1. An ancient-modern (traditional Mongolian and Cyrillic Mongolian) dictionary and parallel corpora: A dictionary have been built by comparing the statistical information such as co-occurrence frequencies and word frequencies that had appeared both in modern and ancient parallel corpora of ancient Mongolian historical documents such as "The Altan Tobchi", "The Story of Asragch" and the "The Secret History of the Mongols”. 2. Annotated training data: Annotated training data have been prepared manually by utilizing a chronological book of ancient Mongolian kings and the Mongol Empire-"Altan tovch".
今後の研究の推進方策 |
In the FY2015, we will propose a named-entities extraction method for ancient Mongolian historical documents that will utilize ancient Mongolian linguistic grammar-based techniques along with a statistical model by employing text mining techniques.
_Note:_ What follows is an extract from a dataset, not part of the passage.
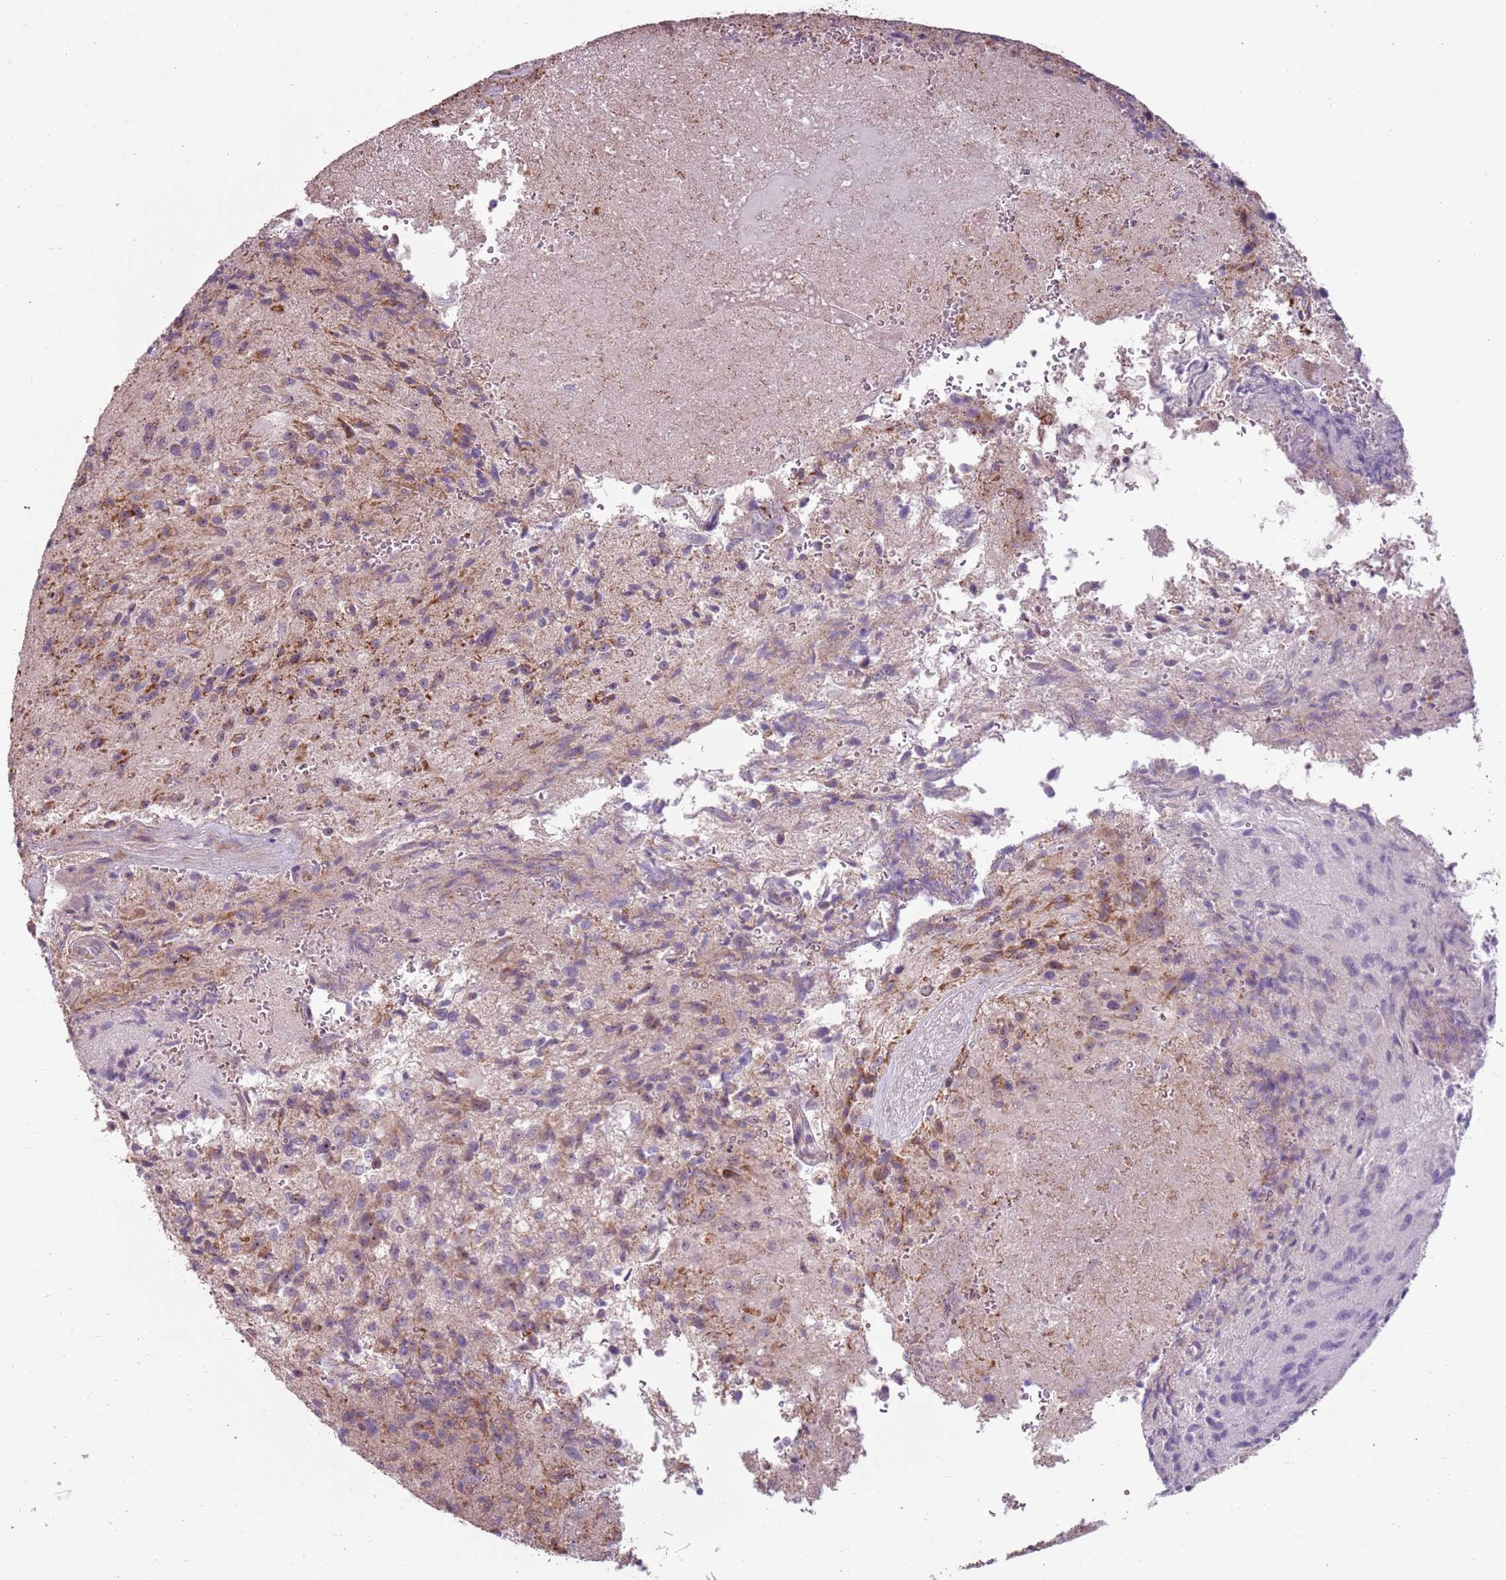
{"staining": {"intensity": "weak", "quantity": ">75%", "location": "cytoplasmic/membranous"}, "tissue": "glioma", "cell_type": "Tumor cells", "image_type": "cancer", "snomed": [{"axis": "morphology", "description": "Normal tissue, NOS"}, {"axis": "morphology", "description": "Glioma, malignant, High grade"}, {"axis": "topography", "description": "Cerebral cortex"}], "caption": "Protein staining of glioma tissue demonstrates weak cytoplasmic/membranous positivity in approximately >75% of tumor cells.", "gene": "ZNF530", "patient": {"sex": "male", "age": 56}}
The following tasks will be implemented: 1) Extracting and tagging the named entities such as historical figures and place names in ancient Mongolian historical documents 2) Tagging the personal names including generational or dynastic information, an inherited or life-time title of nobility, or a traditional descriptive phrase or nick-names. Besides extracting the named-entities, the following tasks will be done in creating the digital representations of ancient Mongolian historical documents: 1. To encode contextual information for formalizing and representing explicit information about context. 2. To encode ancient words, which were misspelled or written differently than ancient orthography, along with their modern orthography while preserving the writing of original manuscripts. 3. To represent editorial markup, commentaries, alterations, revisions, corrections, transcriptions and interpretations. Moreover, continuous experiments will be conducted to improve the proposed methods.